Woody Allen plantea que una idea es buena mientras la estamos pensando y se degrada a medida que intentamos llevarla a la práctica. En este punto se emparienta con Platón que hace más de 2.500 años creía que las ideas eran previas al pensamiento, que existían en estado de perfección antes de su realización concreta y, en consecuencia, imperfecta. Hay una mesa ideal, que reúne de modo perfecto todo lo que hace que una mesa sea una mesa, y otras, que son aquellas ante las cuales nos sentamos, que nos traen reminiscencias de aquel mueble ideal que, de acuerdo con el mito platónico, el alma ha podido contemplar antes de habitar un cuerpo terrenal
También el pensamiento es un bien deseado. Todos quieren saber qué pensamos, aunque no necesariamente les interese. De allí las encuestas y las entrevistas. Como Facebook que nos interpela con un apremiante “¿Qué estás pensando?”. Además de aquel dicho yanqui “Un dólar por tus pensamientos”.

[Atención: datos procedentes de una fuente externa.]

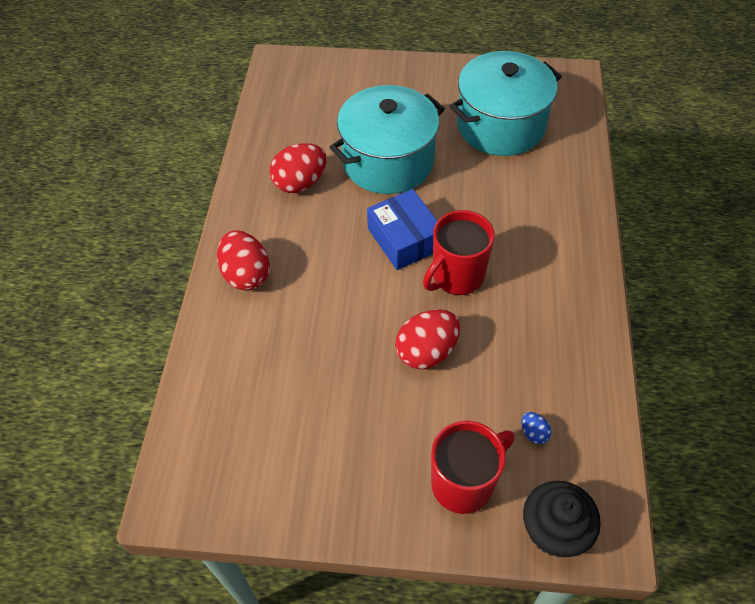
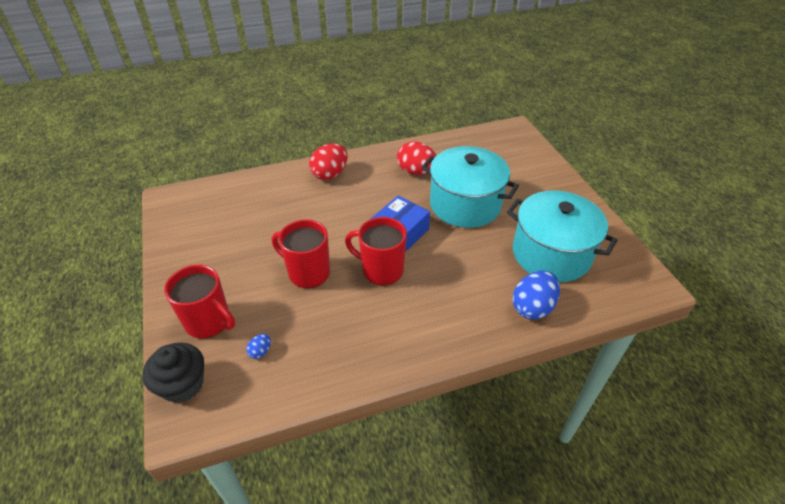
camera: 65 degrees right, 10 degrees down
(426, 352) = (308, 273): red egg -> red mug
(564, 171) = (532, 307): none -> blue egg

Como sea, parece que pensar no da descanso, si vamos a creerle al psicoanálisis de que soñar es una forma, con sus propias reglas, de seguir pensando quiénes somos y porqué hacemos lo que hacemos.
Hay quien sostiene la posibilidad de la mente en blanco, del cuerpo que no piensa. No deja de ser envidiable. Al fin y al cabo, la sensación casi todo el tiempo es que algo nos hace pensar en lo que quiere y no que pensamos lo que queremos. El colectivo donde se producían las ideas de mi amigo tiene el recorrido predeterminado.